Kotak Mahindra Bank expects advances growth in the first quarter of the fiscal to be in the same range as that in the fourth quarter of last fiscal, at about 21 per cent year-on-year growth.

With the Reserve Bank of India increasing the repo rate by 90 basis points in the last two policy announcements,banks have also hiked lending rates through the external benchmark lending rate and the marginal cost of funds-based lending rate.
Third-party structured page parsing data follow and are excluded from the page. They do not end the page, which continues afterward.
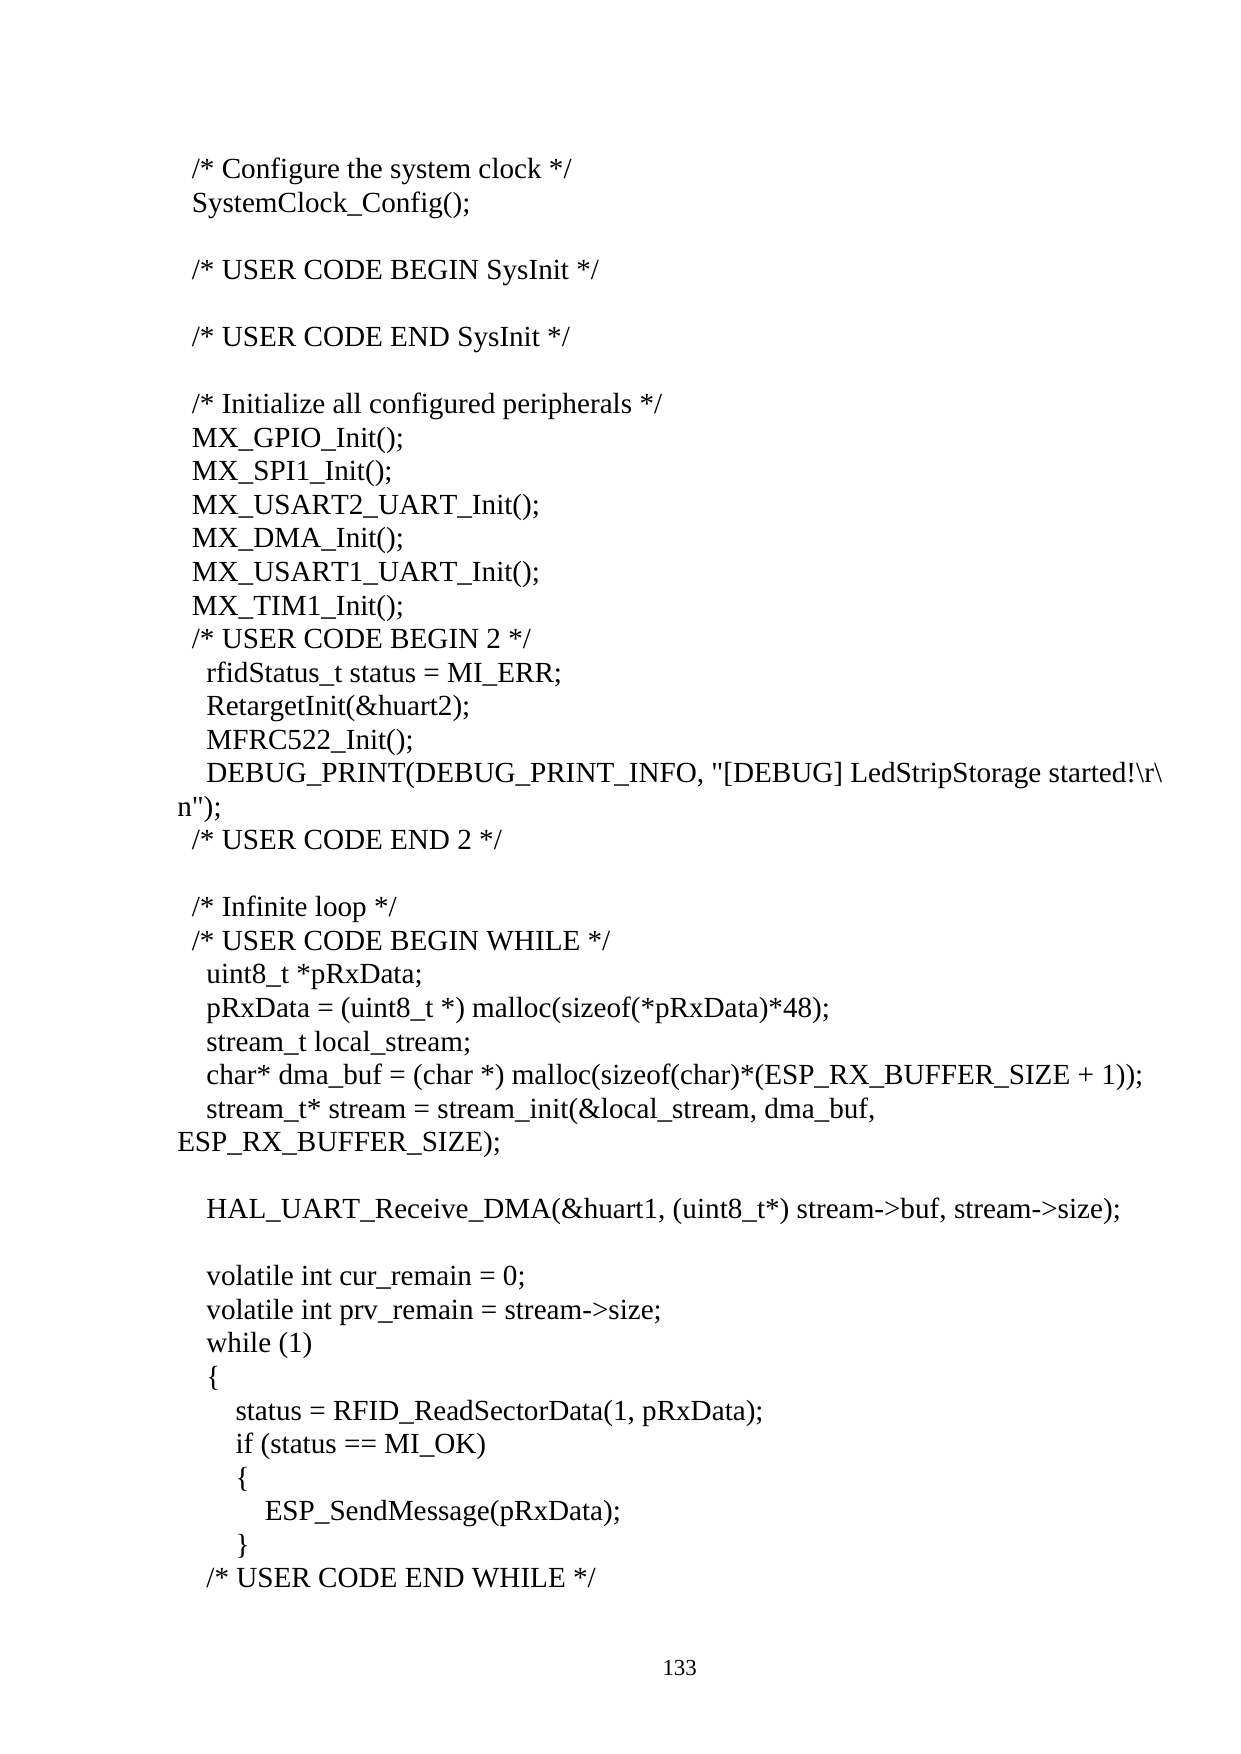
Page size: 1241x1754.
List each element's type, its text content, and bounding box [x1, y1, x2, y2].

text RetargetInit(&huart2); [177, 688, 1182, 722]
text SystemClock_Config(); [177, 185, 1182, 219]
text while (1) [177, 1326, 1182, 1359]
text } [177, 1527, 1182, 1560]
text /* USER CODE END WHILE */ [177, 1560, 1182, 1594]
text char* dma_buf = (char *) malloc(sizeof(char)*(ESP_RX_BUFFER_SIZE + 1)); [177, 1057, 1182, 1091]
text /* Configure the system clock */ [177, 152, 1182, 185]
text /* USER CODE END SysInit */ [177, 319, 1182, 353]
text /* Initialize all configured peripherals */ [177, 386, 1182, 420]
text volatile int cur_remain = 0; [177, 1258, 1182, 1292]
text /* USER CODE BEGIN 2 */ [177, 621, 1182, 655]
text stream_t* stream = stream_init(&local_stream, dma_buf, ESP_RX_BUFFER_SIZE); [177, 1091, 1182, 1158]
text ESP_SendMessage(pRxData); [177, 1493, 1182, 1527]
text /* USER CODE END 2 */ [177, 822, 1182, 856]
text pRxData = (uint8_t *) malloc(sizeof(*pRxData)*48); [177, 990, 1182, 1024]
text MFRC522_Init(); [177, 722, 1182, 755]
text stream_t local_stream; [177, 1024, 1182, 1057]
text /* Infinite loop */ [177, 889, 1182, 923]
text uint8_t *pRxData; [177, 957, 1182, 990]
text HAL_UART_Receive_DMA(&huart1, (uint8_t*) stream->buf, stream->size); [177, 1191, 1182, 1225]
text rfidStatus_t status = MI_ERR; [177, 655, 1182, 688]
text MX_DMA_Init(); [177, 521, 1182, 554]
text DEBUG_PRINT(DEBUG_PRINT_INFO, "[DEBUG] LedStripStorage started!\r\n"); [177, 755, 1182, 822]
text if (status == MI_OK) [177, 1426, 1182, 1460]
text MX_GPIO_Init(); [177, 420, 1182, 453]
text /* USER CODE BEGIN WHILE */ [177, 923, 1182, 957]
text volatile int prv_remain = stream->size; [177, 1292, 1182, 1326]
text /* USER CODE BEGIN SysInit */ [177, 252, 1182, 286]
text status = RFID_ReadSectorData(1, pRxData); [177, 1393, 1182, 1426]
text { [177, 1460, 1182, 1493]
text MX_SPI1_Init(); [177, 453, 1182, 487]
text MX_USART2_UART_Init(); [177, 487, 1182, 521]
text MX_TIM1_Init(); [177, 588, 1182, 621]
text MX_USART1_UART_Init(); [177, 554, 1182, 588]
text { [177, 1359, 1182, 1393]
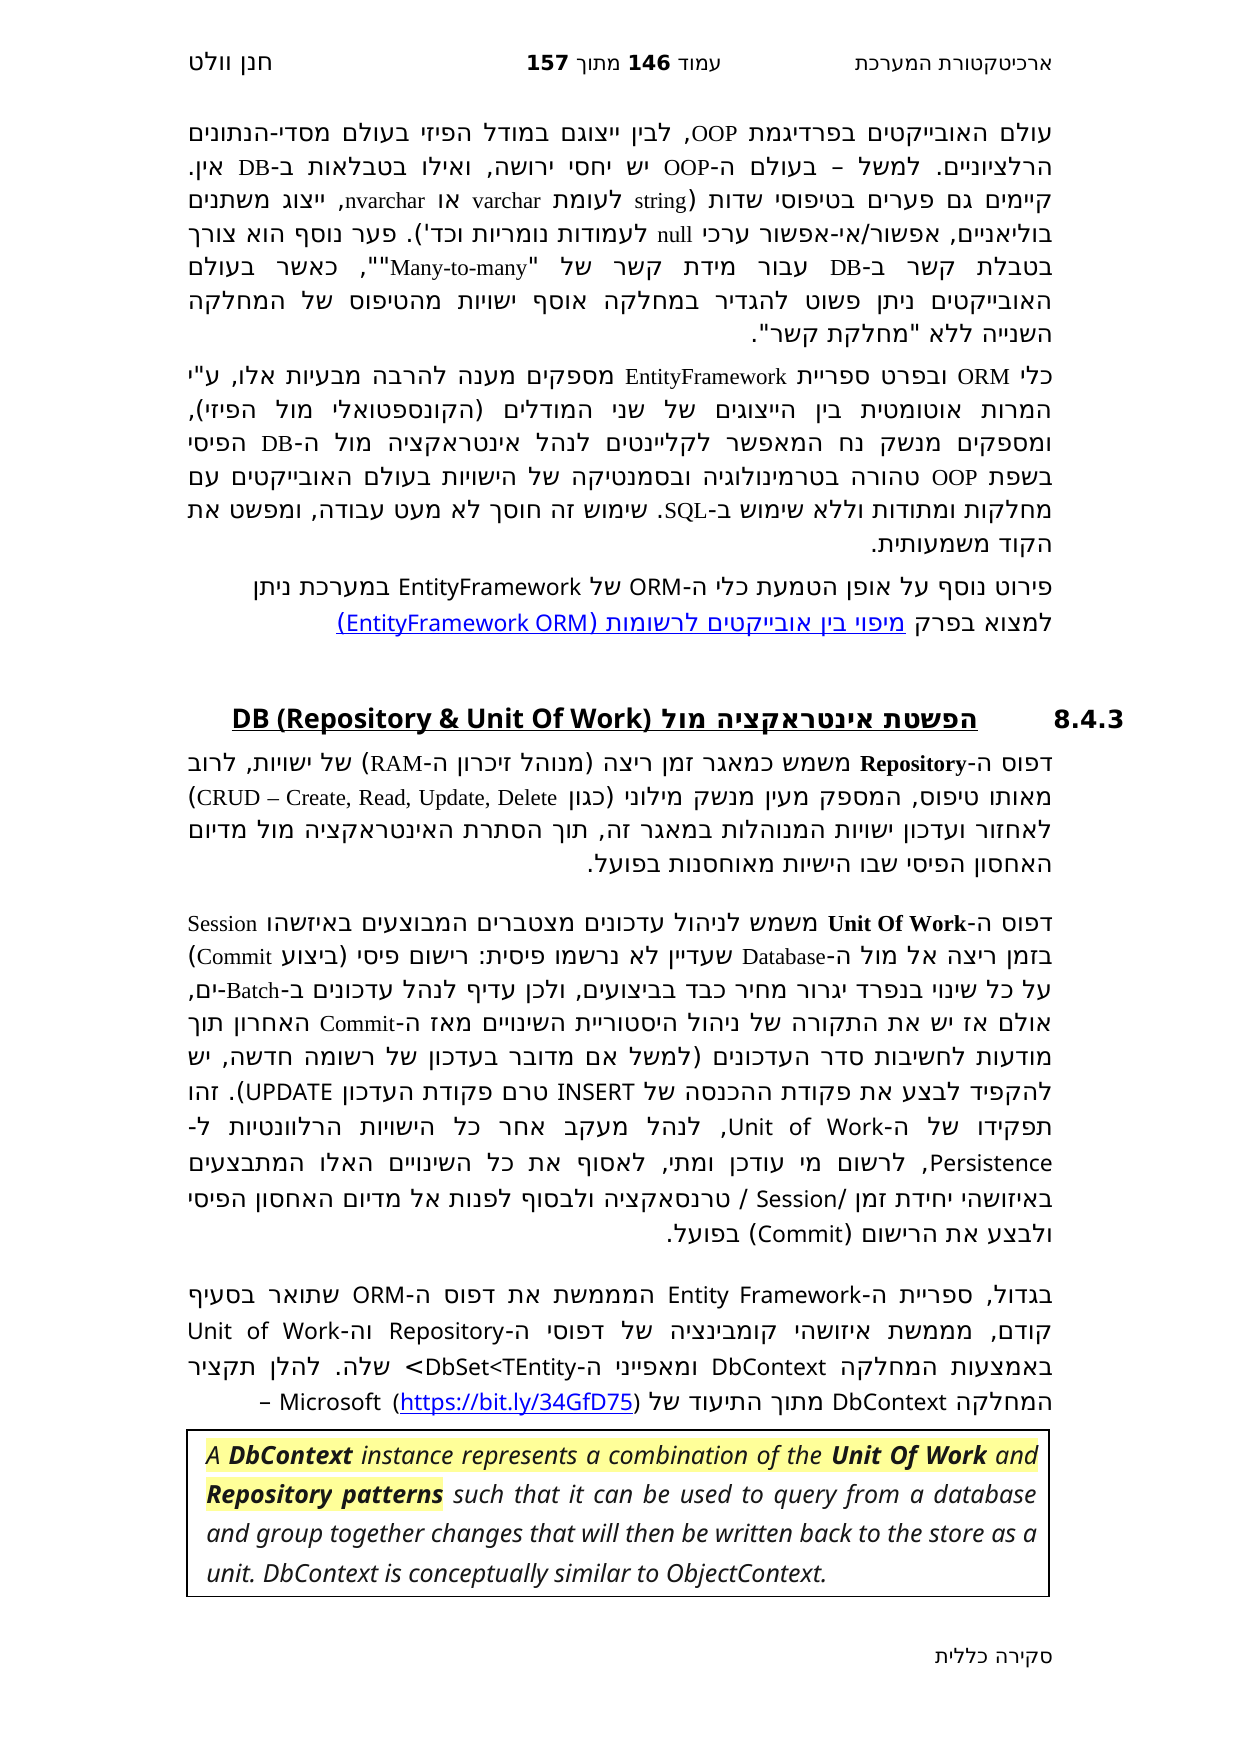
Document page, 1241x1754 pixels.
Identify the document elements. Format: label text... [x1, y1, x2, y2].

text בגדול, ספריית ה-Entity Framework המממשת את דפוס ה-ORM שתואר בסעיף קודם, מממשת איזושהי קומבינציה של דפוסי ה-Repository וה-Unit of Work באמצעות המחלקה DbContext ומאפייני ה-DbSet<TEntity> שלה. להלן תקציר המחלקה DbContext מתוך התיעוד של Microsoft (https://bit.ly/34GfD75) – [187, 1279, 1053, 1417]
text דפוס ה-Repository משמש כמאגר זמן ריצה (מנוהל זיכרון ה-RAM) של ישויות, לרוב מאותו טיפוס, המספק מעין מנשק מילוני (כגון CRUD – Create, Read, Update, Delete) לאחזור ועדכון ישויות המנוהלות במאגר זה, תוך הסתרת האינטראקציה מול מדיום האחסון הפיסי שבו הישיות מאוחסנות בפועל. [187, 748, 1053, 878]
text פירוט נוסף על אופן הטמעת כלי ה-ORM של EntityFramework במערכת ניתן למצוא בפרק מיפוי בין אובייקטים לרשומות (EntityFramework ORM) [187, 571, 1053, 638]
subtitle הפשטת אינטראקציה מול DB (Repository & Unit Of Work) [187, 699, 1053, 736]
text דפוס ה-Unit Of Work משמש לניהול עדכונים מצטברים המבוצעים באיזשהו Session בזמן ריצה אל מול ה-Database שעדיין לא נרשמו פיסית: רישום פיסי (ביצוע Commit) על כל שינוי בנפרד יגרור מחיר כבד בביצועים, ולכן עדיף לנהל עדכונים ב-Batch-ים, אולם אז יש את התקורה של ניהול היסטוריית השינויים מאז ה-Commit האחרון תוך מודעות לחשיבות סדר העדכונים (למשל אם מדובר בעדכון של רשומה חדשה, יש להקפיד לבצע את פקודת ההכנסה של INSERT טרם פקודת העדכון UPDATE). זהו תפקידו של ה-Unit of Work, לנהל מעקב אחר כל הישויות הרלוונטיות ל-Persistence, לרשום מי עודכן ומתי, לאסוף את כל השינויים האלו המתבצעים באיזושהי יחידת זמן /Session / טרנסאקציה ולבסוף לפנות אל מדיום האחסון הפיסי ולבצע את הרישום (Commit) בפועל. [187, 908, 1053, 1249]
text כלי ORM ובפרט ספריית EntityFramework מספקים מענה להרבה מבעיות אלו, ע"י המרות אוטומטית בין הייצוגים של שני המודלים (הקונספטואלי מול הפיזי), ומספקים מנשק נח המאפשר לקליינטים לנהל אינטראקציה מול ה-DB הפיסי בשפת OOP טהורה בטרמינולוגיה ובסמנטיקה של הישויות בעולם האובייקטים עם מחלקות ומתודות וללא שימוש ב-SQL. שימוש זה חוסך לא מעט עבודה, ומפשט את הקוד משמעותית. [187, 361, 1053, 558]
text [187, 118, 1053, 348]
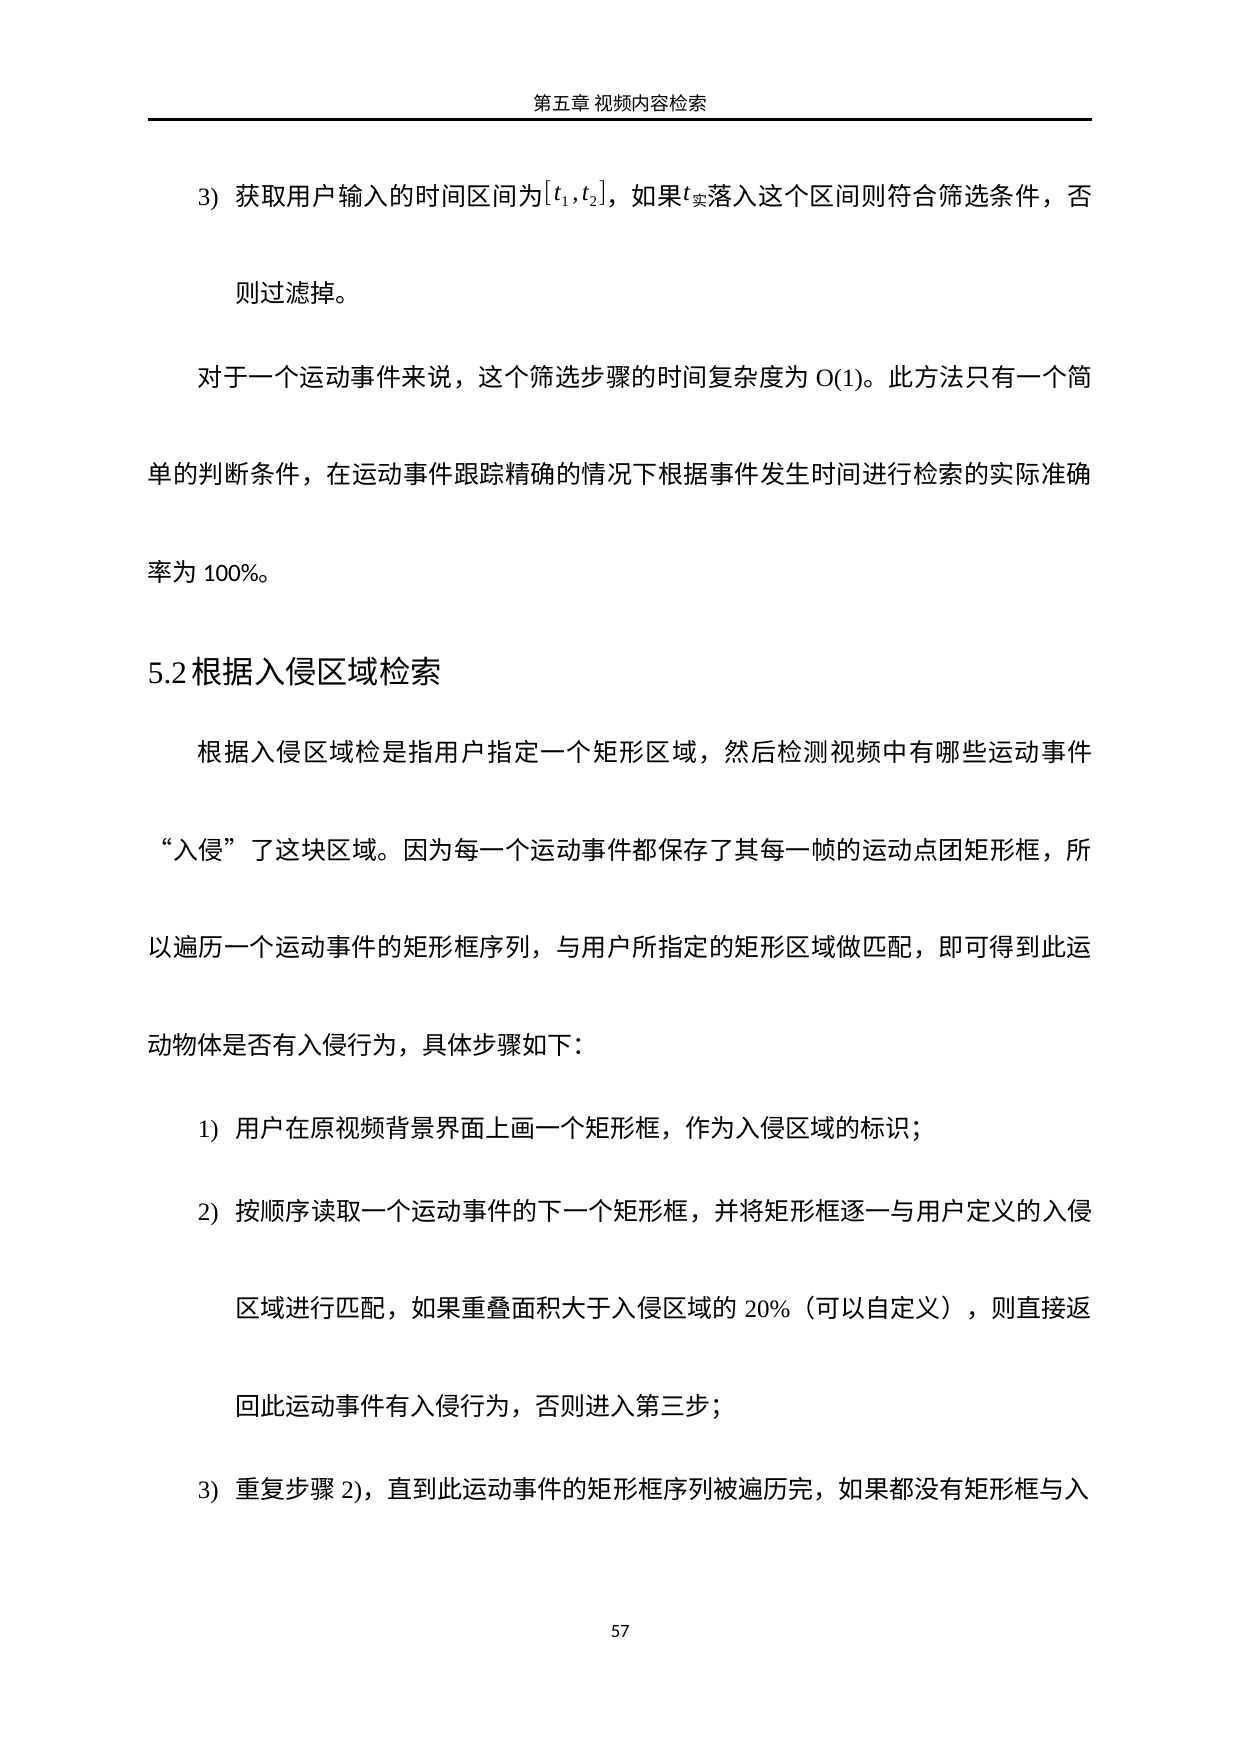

The RBI is expected to hike rates further in the coming months depending on the trajectory of inflation.

“Even with two to three cycles of rate increases by banks and NBFCs, lending rates remain below pre-pandemic levels,” said an executive with a housing finance company.

Quicker transmission of rate hikes

Another banker pointed out that for the first time during a rate hike cycle, a number of loans are linked to external benchmarks. ”Let’s see how that plays out. The expectation is that the transmission will be much faster,” he said, adding that people may choose to cut down on discretionary spends as EMIs rise.

According to RBI data, non-food bank credit registered a growth of 11.3 per cent in April 2022, as compared with 4.7 per cent a year ago.

Anuj Puri, Chairman, ANAROCK, had said after the Monetary Policy announcement on June 8 that the rate hike would push up home loan interest rates, which had already begun creeping up after the surprise monetary policy announcement last month.

“Interest rates will remain lower than during the global financial crisis of 2008, when they went as high as 12 per cent and above. Nevertheless, the current hike will reflect in residential sales volumes in the months to come, more so in the affordable and mid-segments,” he had said.